WWII bomb defused after evacuation in Frankfurt, Germany
On Sept., 3, 2017, in Frankfurt, Germany, a World War II bomb, which had been discovered the previous week, was defused after a massive evacuation. The bomb was discovered the previous Tuesday at a building site and was able to be identified as a 1.8 ton British bomb.
BBC reported, “The evacuation on Sunday morning was the biggest in post-war German history, involving hundreds of officials.” The evacuation consisted of about 70,000 German citizens; their removal helped the bomb disposal experts make the situation safer.

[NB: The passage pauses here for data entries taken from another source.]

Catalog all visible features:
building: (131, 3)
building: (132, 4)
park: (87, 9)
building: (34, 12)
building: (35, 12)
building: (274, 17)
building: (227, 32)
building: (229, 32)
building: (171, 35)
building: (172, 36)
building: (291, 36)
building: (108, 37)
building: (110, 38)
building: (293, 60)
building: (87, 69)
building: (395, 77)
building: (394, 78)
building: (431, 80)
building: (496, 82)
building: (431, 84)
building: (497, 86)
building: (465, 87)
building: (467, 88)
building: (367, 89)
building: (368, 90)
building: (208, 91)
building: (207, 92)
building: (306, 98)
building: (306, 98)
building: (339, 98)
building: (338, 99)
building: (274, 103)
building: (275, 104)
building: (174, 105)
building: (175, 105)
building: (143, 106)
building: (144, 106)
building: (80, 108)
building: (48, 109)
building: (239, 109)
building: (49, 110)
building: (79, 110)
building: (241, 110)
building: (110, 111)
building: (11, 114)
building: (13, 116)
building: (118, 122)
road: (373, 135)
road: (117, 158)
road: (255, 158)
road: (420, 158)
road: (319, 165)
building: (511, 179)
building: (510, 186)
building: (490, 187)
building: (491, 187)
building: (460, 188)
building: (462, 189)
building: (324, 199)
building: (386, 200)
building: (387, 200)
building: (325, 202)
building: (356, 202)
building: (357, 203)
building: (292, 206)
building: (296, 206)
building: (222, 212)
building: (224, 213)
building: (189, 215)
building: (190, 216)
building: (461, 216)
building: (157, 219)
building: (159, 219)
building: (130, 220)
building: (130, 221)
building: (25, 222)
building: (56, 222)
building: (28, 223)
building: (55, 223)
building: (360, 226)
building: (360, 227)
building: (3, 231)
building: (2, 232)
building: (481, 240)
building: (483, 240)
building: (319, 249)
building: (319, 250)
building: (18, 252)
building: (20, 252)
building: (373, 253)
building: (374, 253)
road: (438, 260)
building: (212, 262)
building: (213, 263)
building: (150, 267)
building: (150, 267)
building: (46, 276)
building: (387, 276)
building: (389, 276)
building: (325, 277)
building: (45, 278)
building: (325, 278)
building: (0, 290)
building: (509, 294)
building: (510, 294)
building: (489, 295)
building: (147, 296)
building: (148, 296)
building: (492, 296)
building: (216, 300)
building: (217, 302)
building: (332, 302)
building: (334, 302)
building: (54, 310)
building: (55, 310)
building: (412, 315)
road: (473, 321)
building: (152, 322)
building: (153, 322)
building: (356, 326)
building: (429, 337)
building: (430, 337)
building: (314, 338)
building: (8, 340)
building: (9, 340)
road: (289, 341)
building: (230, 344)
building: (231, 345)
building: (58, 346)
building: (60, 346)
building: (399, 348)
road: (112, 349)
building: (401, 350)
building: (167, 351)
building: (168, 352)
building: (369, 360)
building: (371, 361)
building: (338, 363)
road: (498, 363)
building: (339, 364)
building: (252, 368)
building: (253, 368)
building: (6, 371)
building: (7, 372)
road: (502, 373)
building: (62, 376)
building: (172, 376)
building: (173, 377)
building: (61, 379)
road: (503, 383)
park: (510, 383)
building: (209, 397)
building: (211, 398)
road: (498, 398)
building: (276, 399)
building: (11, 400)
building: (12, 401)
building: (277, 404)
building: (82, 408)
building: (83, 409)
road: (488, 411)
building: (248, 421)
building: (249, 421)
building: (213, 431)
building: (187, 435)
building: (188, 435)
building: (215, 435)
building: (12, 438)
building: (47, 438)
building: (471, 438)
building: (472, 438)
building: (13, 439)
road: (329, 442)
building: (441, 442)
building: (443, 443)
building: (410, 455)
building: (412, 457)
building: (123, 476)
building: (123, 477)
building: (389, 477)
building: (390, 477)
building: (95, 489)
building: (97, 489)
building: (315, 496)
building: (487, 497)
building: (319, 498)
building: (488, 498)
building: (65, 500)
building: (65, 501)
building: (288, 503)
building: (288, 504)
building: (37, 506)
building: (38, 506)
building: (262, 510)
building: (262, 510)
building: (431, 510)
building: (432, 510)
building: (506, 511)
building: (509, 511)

According to PBS NewsHour, “Some residents resisted the evacuation order, causing bomb experts’ defusing of the live weapon to be delayed, even as Frankfurt police and fire officials warned that they would evacuate the area by force if necessary.” The German fire chief mentioned that if the bomb had “exploded outside of a controlled circumstance, an entire block could have been obliterated.” The police made sure everyone was evacuated safely by checking homes with heat-detection technology.
According to BBC, “Police early on Sunday morning cordoned off the 1.5km (1 mile) evacuation area as residents carrying luggage vacated the danger zone. A few stragglers who were slow to move may be prosecuted, local media reported.” Police also mentioned that the evacuation was on schedule, even though some residents were not prepared for the evacuation and were having to leave anyway. On Saturday, more than 100 patients were moved from the hospitals, including premature babies and everyone in intensive care.